__TEXTO DE LECTURA__:
-----

Lc 12, 13-21
En aquel tiempo, dijo uno del público a Jesús:
-Maestro, dile a mi hermano que reparta
conmigo la herencia.
Él le contestó:
-Hombre, ¿quién me ha nombrado juez o
árbitro entre vosotros?
Y dijo a la gente:
-Mirad: guardaos de toda clase de codicia.
Pues, aunque uno ande sobrado, su vida no depende de sus bienes.
Y les propuso una parábola:
-Un hombre rico tuvo una gran cosecha. Y
empezó a echar cálculos:
«¿Qué haré? No tengo donde almacenar la cosecha. Y se dijo: Haré lo siguiente: derribaré los graneros y construiré otros más grandes, y almacenaré allí todo el grano y el resto de mi cosecha. Y entonces me diré a mí mismo: Hombre, tienes bienes acumulados para muchos años: túmbate, come, bebe y date buena vida». Pero Dios le dijo: «Necio, esta noche te van a exigir la vida Lo que has acumulado, ¿de quién será?». Así será el que amasa riqueza para sí y no es rico ante Dios.
COMENTARIO
A Jesús le buscaba la gente sencilla, la
gran multitud del pueblo; le entendían cuando les hablaba, porque usaba el
lenguaje sencillo y coloquial del pueblo; sus palabras eran claras y muy comprensibles,
acompañadas de imágenes tomadas de la vida; nadie regresaba a sus hogares
desilusionado, por no haberle entendido: «Nadie jamás habló así» –decían de él. Por
el contrario, los sacerdotes y maestros de la Ley aburrían al auditorio, su
lenguaje era culto, muy lejos de la lengua coloquial del pueblo sencillo; su
ciencia quedaba reducida a un pequeño círculo de oyentes de cierta cultura
religiosa; además lo que decían no les servía de gran ayuda para la vida,
porque los preceptos que enseñaban eran difíciles de entender y cumplir y ni
ellos mismos los practicaban –como el propio Jesús les critica.
San Lucas, en su evangelio, ha acertado a
reflejar el estilo sencillo y elocuente del Maestro. La parábola que nos ofrece
hoy no tiene desperdicio y es comprensible para el auditorio más exigente; al
mismo tiempo infunde esperanza en aquella pobre gente que se siente explotada
por los ricos. Jesús observa cómo los grandes terratenientes de las ciudades de
Tiberíades y Séforis acumulan riquezas sin que les preocupe lo más mínimo la
miseria de los pobres de las aldeas vecinas a los que ellos abruman con
impuestos. Jesús siente compasión y, de su corazón indignado, brota esta
parábola para consuelo de sus oyentes, en su mayoría pobres.

-----

__TAREAS POR REALIZAR__:
1. Enumera los imperativos con los que el hombre rico de la parábola planea hablarse a sí mismo en el texto de lectura.
2. Traduce al inglés esta oración del texto de lectura: «Jesús siente compasión y, de su corazón indignado, brota esta parábola para consuelo de sus oyentes, en su mayoría pobres.»
Para responder, utiliza únicamente el texto de lectura.

-----

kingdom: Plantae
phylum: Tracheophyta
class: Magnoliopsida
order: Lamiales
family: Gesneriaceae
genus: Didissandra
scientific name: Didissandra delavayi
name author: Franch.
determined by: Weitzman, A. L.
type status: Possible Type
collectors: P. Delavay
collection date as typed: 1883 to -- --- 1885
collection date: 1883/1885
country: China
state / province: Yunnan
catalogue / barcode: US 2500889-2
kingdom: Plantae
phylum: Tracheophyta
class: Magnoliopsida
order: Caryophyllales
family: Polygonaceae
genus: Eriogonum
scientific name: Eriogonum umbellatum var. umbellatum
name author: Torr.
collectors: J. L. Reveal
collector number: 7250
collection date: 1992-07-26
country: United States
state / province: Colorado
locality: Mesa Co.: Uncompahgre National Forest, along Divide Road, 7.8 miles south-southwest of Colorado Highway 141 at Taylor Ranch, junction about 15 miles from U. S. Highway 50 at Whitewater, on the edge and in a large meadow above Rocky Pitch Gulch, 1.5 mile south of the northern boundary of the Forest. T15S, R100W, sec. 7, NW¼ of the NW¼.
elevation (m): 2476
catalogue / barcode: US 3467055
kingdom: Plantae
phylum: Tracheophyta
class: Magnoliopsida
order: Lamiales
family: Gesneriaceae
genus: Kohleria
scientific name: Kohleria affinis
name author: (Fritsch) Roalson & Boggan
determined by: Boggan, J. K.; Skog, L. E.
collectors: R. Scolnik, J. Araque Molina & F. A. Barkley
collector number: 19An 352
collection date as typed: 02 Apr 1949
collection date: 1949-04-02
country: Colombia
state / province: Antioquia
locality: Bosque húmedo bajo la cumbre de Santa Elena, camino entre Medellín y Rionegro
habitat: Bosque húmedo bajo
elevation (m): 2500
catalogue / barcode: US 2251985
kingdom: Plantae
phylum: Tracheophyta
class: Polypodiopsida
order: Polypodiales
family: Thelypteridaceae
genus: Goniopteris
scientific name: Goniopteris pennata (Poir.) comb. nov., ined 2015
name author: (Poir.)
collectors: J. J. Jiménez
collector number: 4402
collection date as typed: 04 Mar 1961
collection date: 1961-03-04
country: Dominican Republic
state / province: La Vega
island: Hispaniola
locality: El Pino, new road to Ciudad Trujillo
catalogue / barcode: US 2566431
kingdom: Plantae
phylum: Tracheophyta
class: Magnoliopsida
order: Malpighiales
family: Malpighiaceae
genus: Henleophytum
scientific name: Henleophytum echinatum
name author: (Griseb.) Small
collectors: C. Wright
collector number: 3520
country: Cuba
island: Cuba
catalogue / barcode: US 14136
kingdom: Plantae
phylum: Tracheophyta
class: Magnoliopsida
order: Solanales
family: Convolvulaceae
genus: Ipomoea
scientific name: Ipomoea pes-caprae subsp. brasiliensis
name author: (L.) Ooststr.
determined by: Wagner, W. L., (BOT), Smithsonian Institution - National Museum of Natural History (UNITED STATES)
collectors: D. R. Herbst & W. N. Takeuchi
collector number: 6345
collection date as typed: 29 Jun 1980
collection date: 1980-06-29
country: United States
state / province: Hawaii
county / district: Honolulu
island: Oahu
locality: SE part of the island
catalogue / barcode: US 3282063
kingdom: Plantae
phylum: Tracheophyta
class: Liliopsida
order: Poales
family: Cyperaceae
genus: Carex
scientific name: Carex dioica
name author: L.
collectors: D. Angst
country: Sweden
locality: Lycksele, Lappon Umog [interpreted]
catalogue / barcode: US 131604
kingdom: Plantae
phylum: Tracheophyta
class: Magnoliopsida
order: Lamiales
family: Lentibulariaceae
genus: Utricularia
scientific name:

-----

__RESULTADOS DE TAREAS__:
1. túmbate, come, bebe, date buena vida

2. Jesus feels compassion, and from his indignant heart springs this parable for the comfort of his listeners, most of them poor.